# Thinking about....



## CJH0825 (Jun 8, 2013)

I'm setting up a new tank ( 40 gallon ) and am looking at getting Python Island Cichlids ( http://www.cichlid-forum.com/profiles/s ... hp?id=2651 ). Anyone have any experience with these type of fish?

I do have plenty of rocks washed down and built up for caves and swim through areas ( I have 2 pairs of kribensis already so I know they like to dig and like caves ). I'm also doing pool filter sand, 4 inches thick, for my substrate. Reason for being so thick is I have 2 inches of sand in my Kribensis tank and they have dug out some areas right down to the bottom of the tank ( if you look under the tank through the stand you can see right up through where they have dug out ) That's why I was going to do around 4 inches of sand.

Any suggestions?


----------



## Deeda (Oct 12, 2012)

While I cannot help you with the fish, I do suggest painting the non-water side of the tank bottom rather than increasing the substrate depth to 4 inches. Deeper sand beds can be problematic by trapping uneaten food and other debris.


----------



## CJH0825 (Jun 8, 2013)

In my other 2 tanks, I use the same sand and the uneaten food and fish waste sit on top of the sand. How would it trap it?


----------



## DJRansome (Oct 29, 2005)

I'd do a 48" tank minimum for the nyererei...they are aggressive. If your fish dig and debris gets in the bottom of the pit, then covered by the next escavation you will have trapped food left to rot.

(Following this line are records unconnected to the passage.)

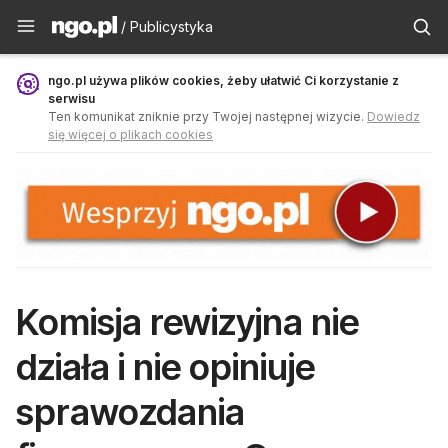
Publicystyka - ngo.pl
/ Publicystyka
ngo.pl używa plików cookies, żeby ułatwić Ci korzystanie z
serwisu
Ten komunikat zniknie przy Twojej następnej wizycie.
Dowiedz
się więcej o plikach cookies
Komisja rewizyjna nie
działa i nie opiniuje
sprawozdania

4" substrate is a maintenance headache, but if you churn it down to the glass every week during water changes, it can work.

I do paint the bottoms of the tanks though.


----------



## Chester B (Dec 28, 2012)

You also might run into problems with the mix of fish you are suggesting. Nyererei are far more aggressive than the kribensis and will easily bully them if they so choose. If you're interested at all in breeding your kribensis I wouldn't mix the two. They fry wouldn't stand a chance.


----------